# Consigne
Reproduisez fidèlement chacune des lignes du matériel qui suit, sans en modifier un seul caractère.

# Données fournies
--*--
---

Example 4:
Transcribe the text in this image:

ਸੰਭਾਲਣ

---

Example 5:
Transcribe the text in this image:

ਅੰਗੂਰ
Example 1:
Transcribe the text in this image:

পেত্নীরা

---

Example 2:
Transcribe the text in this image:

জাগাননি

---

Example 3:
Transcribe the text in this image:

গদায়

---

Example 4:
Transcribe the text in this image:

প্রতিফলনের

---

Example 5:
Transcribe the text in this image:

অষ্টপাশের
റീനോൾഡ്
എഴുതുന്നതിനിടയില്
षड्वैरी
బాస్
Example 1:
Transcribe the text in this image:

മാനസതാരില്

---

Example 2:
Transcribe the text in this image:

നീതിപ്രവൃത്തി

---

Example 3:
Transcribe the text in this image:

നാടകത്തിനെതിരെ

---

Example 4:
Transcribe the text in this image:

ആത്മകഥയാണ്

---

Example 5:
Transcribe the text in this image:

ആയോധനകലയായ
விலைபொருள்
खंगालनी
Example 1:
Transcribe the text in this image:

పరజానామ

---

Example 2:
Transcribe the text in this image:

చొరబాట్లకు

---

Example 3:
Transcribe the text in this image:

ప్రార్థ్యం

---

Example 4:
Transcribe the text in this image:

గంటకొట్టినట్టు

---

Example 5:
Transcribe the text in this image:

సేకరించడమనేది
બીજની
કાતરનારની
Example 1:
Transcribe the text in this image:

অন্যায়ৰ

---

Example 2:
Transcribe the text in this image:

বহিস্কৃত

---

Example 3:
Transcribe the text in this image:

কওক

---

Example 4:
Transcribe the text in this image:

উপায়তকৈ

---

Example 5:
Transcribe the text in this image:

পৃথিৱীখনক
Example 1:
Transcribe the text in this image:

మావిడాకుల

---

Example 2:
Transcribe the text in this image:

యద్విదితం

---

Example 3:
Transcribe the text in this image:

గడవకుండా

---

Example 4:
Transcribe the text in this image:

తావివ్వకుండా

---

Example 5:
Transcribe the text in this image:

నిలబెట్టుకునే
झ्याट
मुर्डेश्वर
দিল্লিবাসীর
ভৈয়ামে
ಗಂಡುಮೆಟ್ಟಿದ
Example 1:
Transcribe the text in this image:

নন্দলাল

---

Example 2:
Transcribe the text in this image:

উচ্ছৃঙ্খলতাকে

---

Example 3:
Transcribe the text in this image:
--*--
# Réponse rédigée
---

Example 4:
Transcribe the text in this image:

ਸੰਭਾਲਣ

---

Example 5:
Transcribe the text in this image:

ਅੰਗੂਰ
Example 1:
Transcribe the text in this image:

পেত্নীরা

---

Example 2:
Transcribe the text in this image:

জাগাননি

---

Example 3:
Transcribe the text in this image:

গদায়

---

Example 4:
Transcribe the text in this image:

প্রতিফলনের

---

Example 5:
Transcribe the text in this image:

অষ্টপাশের
റീനോൾഡ്
എഴുതുന്നതിനിടയില്
षड्वैरी
బాస్
Example 1:
Transcribe the text in this image:

മാനസതാരില്

---

Example 2:
Transcribe the text in this image:

നീതിപ്രവൃത്തി

---

Example 3:
Transcribe the text in this image:

നാടകത്തിനെതിരെ

---

Example 4:
Transcribe the text in this image:

ആത്മകഥയാണ്

---

Example 5:
Transcribe the text in this image:

ആയോധനകലയായ
விலைபொருள்
खंगालनी
Example 1:
Transcribe the text in this image:

పరజానామ

---

Example 2:
Transcribe the text in this image:

చొరబాట్లకు

---

Example 3:
Transcribe the text in this image:

ప్రార్థ్యం

---

Example 4:
Transcribe the text in this image:

గంటకొట్టినట్టు

---

Example 5:
Transcribe the text in this image:

సేకరించడమనేది
બીજની
કાતરનારની
Example 1:
Transcribe the text in this image:

অন্যায়ৰ

---

Example 2:
Transcribe the text in this image:

বহিস্কৃত

---

Example 3:
Transcribe the text in this image:

কওক

---

Example 4:
Transcribe the text in this image:

উপায়তকৈ

---

Example 5:
Transcribe the text in this image:

পৃথিৱীখনক
Example 1:
Transcribe the text in this image:

మావిడాకుల

---

Example 2:
Transcribe the text in this image:

యద్విదితం

---

Example 3:
Transcribe the text in this image:

గడవకుండా

---

Example 4:
Transcribe the text in this image:

తావివ్వకుండా

---

Example 5:
Transcribe the text in this image:

నిలబెట్టుకునే
झ्याट
मुर्डेश्वर
দিল্লিবাসীর
ভৈয়ামে
ಗಂಡುಮೆಟ್ಟಿದ
Example 1:
Transcribe the text in this image:

নন্দলাল

---

Example 2:
Transcribe the text in this image:

উচ্ছৃঙ্খলতাকে

---

Example 3:
Transcribe the text in this image:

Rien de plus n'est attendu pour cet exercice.